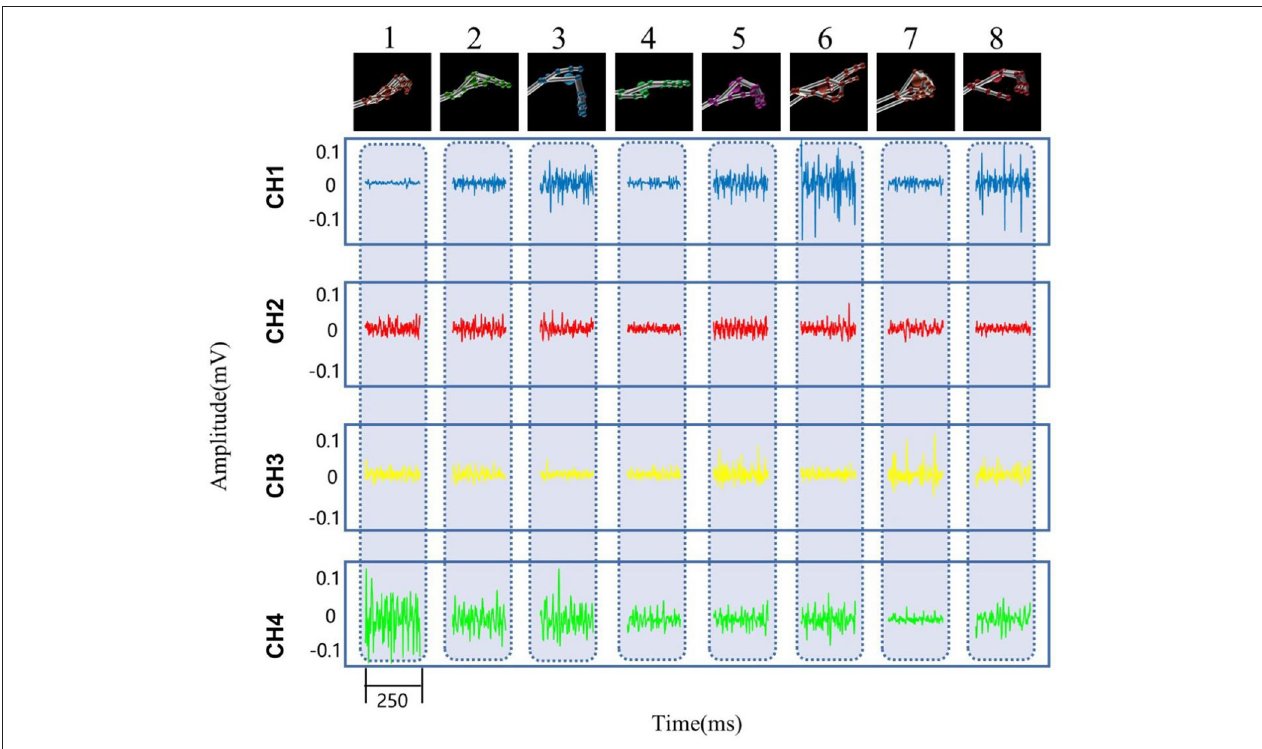
FIGURE 5 | Representative EMG and kinematic data of eight hand patterns recorded from one subject. Patterns 1–8 are: finger bend, finger close, finger flexion, hand open, lateral pinch, fingertip to fingertip, fist, and cylindrical grip, respectively. The top row kinematic data are recorded from Leap motion. The EMG data of CH1–CH4 are recorded from muscles of abductor pollicis brevis, flexor carpi radialis, extensor digitorum, and extensor carpi ulnaris,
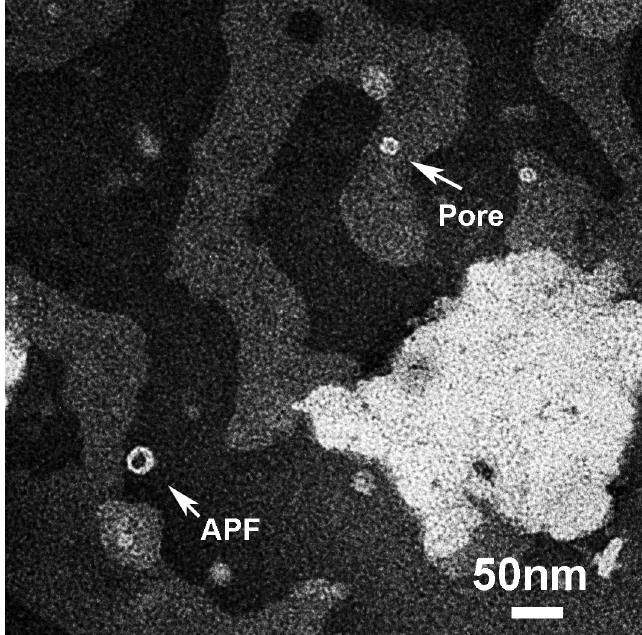
Figure 8. Energy-filtered (EF)-TEM images showing liposomes (gray) incorporating GM1 and Chol mimicking “lipid-rafts”, collapsed onto the amorphous carbon substrate (black). Small and geometrically ordered pore-like structures (white) can be observed in liposomes together with annular protofibrils (APFs) located outside.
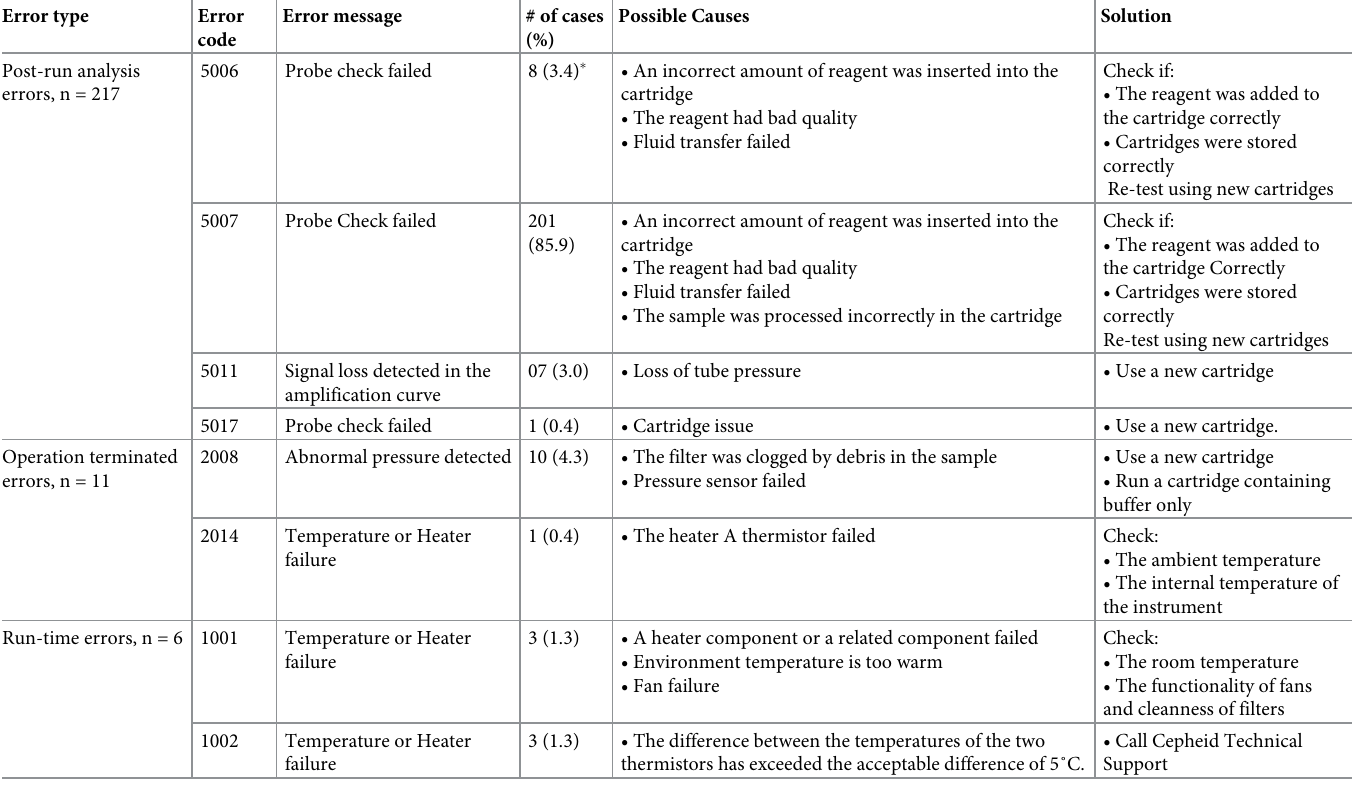
Table 6. Errors that occurred during Xpert MTB/RIF testing in 2018, N = 234 error codes. Error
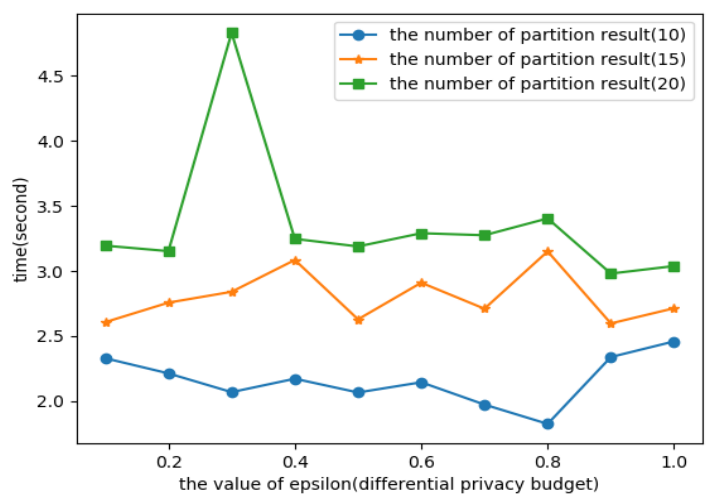
Figure 15. The time cost with different epsilon (T-drive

TASK PROMPT
Copy nothing but the lines from the line that contains "Table 6. Errors" through the end of the listing, exactly, and keep pictures out of it.

OUTPUT BELOW
Table 6. Errors that occurred during Xpert MTB/RIF testing in 2018, N = 234 error codes. Error
Figure 15. The time cost with different epsilon (T-drive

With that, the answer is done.